- Your instructions: Gather, from the listing beneath this task, every line holding the string "innen".

- Data records:
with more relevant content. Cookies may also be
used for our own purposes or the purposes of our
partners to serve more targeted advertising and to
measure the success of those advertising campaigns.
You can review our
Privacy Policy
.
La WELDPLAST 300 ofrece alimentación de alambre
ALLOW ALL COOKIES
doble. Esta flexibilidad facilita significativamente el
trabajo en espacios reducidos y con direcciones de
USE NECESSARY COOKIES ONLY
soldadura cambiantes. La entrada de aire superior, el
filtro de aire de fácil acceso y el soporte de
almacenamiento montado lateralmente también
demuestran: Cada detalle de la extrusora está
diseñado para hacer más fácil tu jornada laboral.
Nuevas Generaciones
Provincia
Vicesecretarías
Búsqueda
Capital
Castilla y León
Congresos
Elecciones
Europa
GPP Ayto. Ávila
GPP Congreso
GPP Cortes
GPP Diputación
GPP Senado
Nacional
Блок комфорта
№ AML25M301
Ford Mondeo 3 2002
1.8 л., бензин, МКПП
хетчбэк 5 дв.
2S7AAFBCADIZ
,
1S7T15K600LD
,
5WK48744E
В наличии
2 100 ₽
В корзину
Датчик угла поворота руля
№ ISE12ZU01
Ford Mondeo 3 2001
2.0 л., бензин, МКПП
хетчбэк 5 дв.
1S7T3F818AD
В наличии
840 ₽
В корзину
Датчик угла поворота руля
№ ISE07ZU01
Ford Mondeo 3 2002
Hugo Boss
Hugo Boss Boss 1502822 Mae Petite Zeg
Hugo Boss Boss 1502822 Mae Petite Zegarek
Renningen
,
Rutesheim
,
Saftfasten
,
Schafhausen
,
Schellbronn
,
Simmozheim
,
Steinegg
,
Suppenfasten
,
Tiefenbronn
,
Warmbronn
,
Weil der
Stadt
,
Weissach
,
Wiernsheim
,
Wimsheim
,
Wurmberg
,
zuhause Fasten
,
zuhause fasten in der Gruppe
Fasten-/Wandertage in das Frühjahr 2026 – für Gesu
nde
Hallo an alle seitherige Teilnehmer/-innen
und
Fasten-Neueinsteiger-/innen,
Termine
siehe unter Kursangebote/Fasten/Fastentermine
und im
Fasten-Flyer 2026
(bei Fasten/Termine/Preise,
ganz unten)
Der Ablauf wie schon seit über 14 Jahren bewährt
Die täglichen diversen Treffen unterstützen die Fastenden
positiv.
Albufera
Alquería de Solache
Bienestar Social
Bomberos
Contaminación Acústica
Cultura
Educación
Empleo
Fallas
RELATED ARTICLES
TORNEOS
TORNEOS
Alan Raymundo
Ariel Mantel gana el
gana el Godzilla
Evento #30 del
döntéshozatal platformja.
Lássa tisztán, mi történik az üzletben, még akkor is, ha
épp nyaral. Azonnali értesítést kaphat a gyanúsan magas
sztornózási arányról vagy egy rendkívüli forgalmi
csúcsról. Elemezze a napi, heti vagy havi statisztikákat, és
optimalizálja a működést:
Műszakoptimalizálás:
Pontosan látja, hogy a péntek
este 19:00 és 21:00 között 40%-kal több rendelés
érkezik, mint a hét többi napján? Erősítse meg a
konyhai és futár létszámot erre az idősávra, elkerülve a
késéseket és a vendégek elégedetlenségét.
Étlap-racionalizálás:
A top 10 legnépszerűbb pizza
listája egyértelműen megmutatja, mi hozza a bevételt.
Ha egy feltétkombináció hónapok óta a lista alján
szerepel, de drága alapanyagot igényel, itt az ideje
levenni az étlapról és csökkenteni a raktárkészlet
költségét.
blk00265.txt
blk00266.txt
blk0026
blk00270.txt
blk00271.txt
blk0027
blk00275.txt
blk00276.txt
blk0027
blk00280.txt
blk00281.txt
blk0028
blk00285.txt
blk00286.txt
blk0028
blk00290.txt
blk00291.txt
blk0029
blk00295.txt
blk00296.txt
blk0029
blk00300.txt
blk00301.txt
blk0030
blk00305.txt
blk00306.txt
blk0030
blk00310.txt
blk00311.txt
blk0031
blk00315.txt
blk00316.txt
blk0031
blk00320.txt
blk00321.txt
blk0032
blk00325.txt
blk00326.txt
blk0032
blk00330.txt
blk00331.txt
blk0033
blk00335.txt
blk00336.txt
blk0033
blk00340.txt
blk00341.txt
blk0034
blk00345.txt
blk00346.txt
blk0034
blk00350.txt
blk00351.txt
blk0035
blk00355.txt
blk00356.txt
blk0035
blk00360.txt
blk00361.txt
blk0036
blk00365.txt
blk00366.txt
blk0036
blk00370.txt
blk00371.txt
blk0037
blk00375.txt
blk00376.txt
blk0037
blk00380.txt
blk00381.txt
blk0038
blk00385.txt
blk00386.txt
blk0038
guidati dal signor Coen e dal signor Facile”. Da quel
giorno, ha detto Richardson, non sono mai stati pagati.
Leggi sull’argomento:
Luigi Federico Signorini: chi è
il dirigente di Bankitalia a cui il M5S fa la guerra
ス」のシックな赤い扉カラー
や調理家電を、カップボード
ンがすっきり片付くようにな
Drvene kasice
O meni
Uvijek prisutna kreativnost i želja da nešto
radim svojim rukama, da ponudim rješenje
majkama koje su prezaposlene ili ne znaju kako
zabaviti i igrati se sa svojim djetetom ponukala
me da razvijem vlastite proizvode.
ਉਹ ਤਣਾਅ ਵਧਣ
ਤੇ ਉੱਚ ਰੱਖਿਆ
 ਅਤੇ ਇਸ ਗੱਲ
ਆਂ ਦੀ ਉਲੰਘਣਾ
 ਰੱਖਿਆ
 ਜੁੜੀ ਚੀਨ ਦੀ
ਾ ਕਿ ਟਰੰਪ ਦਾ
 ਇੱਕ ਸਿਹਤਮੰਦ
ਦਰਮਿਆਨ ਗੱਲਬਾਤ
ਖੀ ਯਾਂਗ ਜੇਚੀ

- Task answer:
Hallo an alle seitherige Teilnehmer/-innen
Fasten-Neueinsteiger-/innen,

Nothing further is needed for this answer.